(Data taken from a collection)

-=-=-

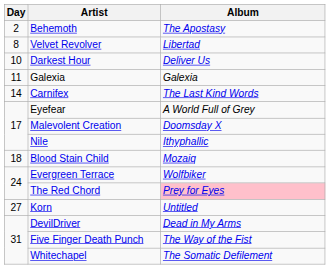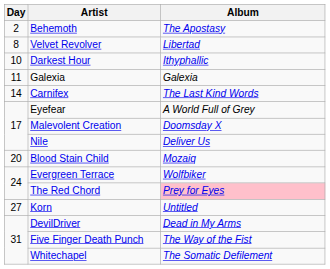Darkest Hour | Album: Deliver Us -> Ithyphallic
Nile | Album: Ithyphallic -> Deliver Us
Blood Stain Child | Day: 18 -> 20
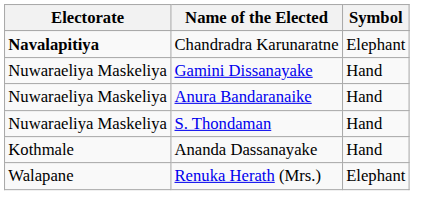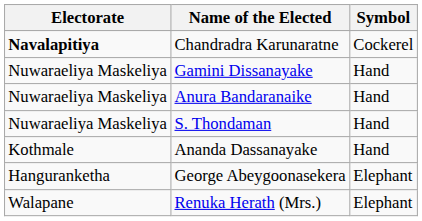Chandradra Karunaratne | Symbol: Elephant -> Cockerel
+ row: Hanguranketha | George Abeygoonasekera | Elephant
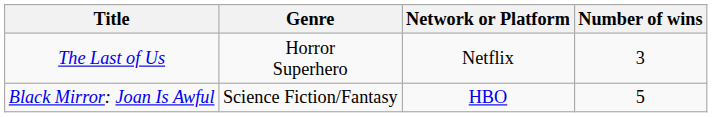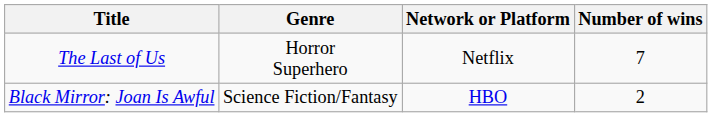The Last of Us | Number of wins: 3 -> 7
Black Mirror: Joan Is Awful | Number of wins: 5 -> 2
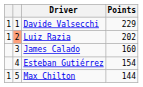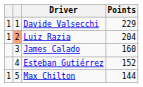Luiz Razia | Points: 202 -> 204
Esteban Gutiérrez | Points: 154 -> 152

-=-=-

▶ [Exercise brief]
Rewrite the lines of every record, changing "Number of wins" to "Wins" and leaving everything else the same. Omit the pictures.

▶ [Completed exercise]
Darkest Hour | Album: Deliver Us -> Ithyphallic
Nile | Album: Ithyphallic -> Deliver Us
Blood Stain Child | Day: 18 -> 20
Chandradra Karunaratne | Symbol: Elephant -> Cockerel
+ row: Hanguranketha | George Abeygoonasekera | Elephant
The Last of Us | Wins: 3 -> 7
Black Mirror: Joan Is Awful | Wins: 5 -> 2
Luiz Razia | Points: 202 -> 204
Esteban Gutiérrez | Points: 154 -> 152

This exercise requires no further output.